Sulfonamides are a class of synthetic antimicrobial agents, also known as sulfa drugs, that work by inhibiting bacterial growth through interference with folate synthesis.
These versatile compounds are widely used in the treatment of various bacterial infections, including urinary tract infections, pneumonia, and meningitis.
Sulfonamides exert their antimicrobial effect by competitively inhibiting the enzyme dihydropteroate synthase, a crucial component in the bacterial folate production pathway.
This disruption of folate synthesis hinders the bacteria's ability to produce DNA and other essential cellular components, ultimately leading to their demise.
Research into the development and optimization of sulfonamide drugs is a pivotal area of pharmaceutical science.
Techniques such as XBridge C18 and Gemini C18 chromatography, as well as Mueller-Hinton agar and Etest methods, are commonly employed to evaluate the potency and efficacy of sulfonamide compounds.

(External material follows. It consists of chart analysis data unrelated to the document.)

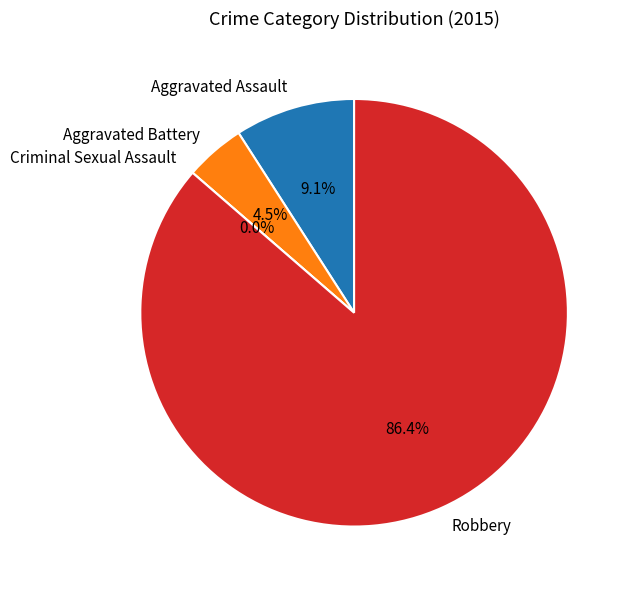

Which slice is the largest?

Robbery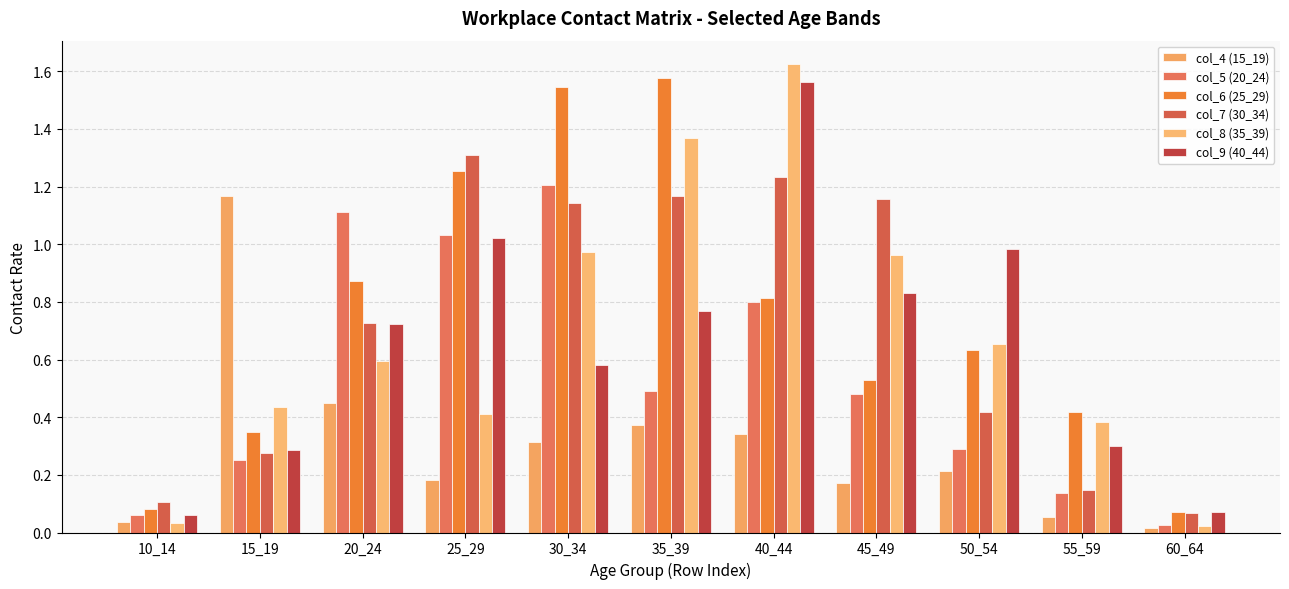

List the labels in order of col_4 (15_19) value, smallest first.

60_64, 10_14, 55_59, 45_49, 25_29, 50_54, 30_34, 40_44, 35_39, 20_24, 15_19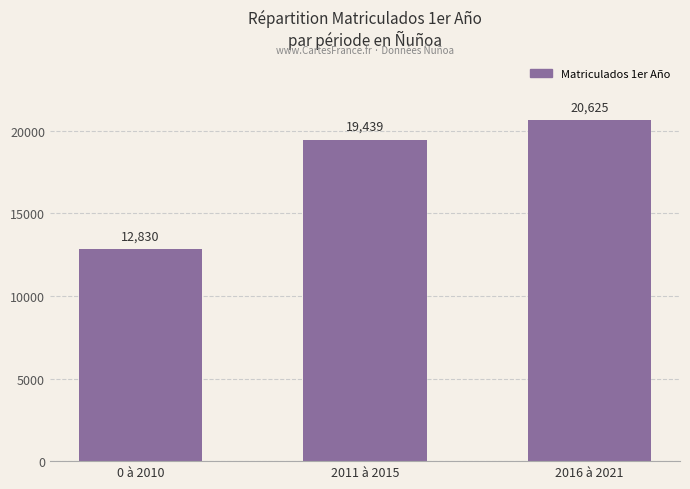

How many bars are there in total?

3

Additionally, the use of other antimicrobial agents, like Ampicillin and Gentamicin, in combination with sulfonamides can enhance their therapeutic effects.
The PubCompare.ai platform can greatly enhance sulfonamide research by providing access to a wide range of protocols from literature, preprints, and patents, and facilitating AI-driven comparisons to identify the most effective approaches.
This can lead to improved reproducibility, accuracy, and optimization of sulfonamide-based treatments, ultimately benefiting patient outcomes.
Furthermore, the incorporation of solvents like DMSO and compounds like Picrotoxin can play a crucial role in the development and evaluation of sulfonamide-based therapies.
By leveraging the insights and tools provided by PubCompare.ai, researchers can streamline their sulfonamide research and drive advancements in this important area of pharmaceutical science.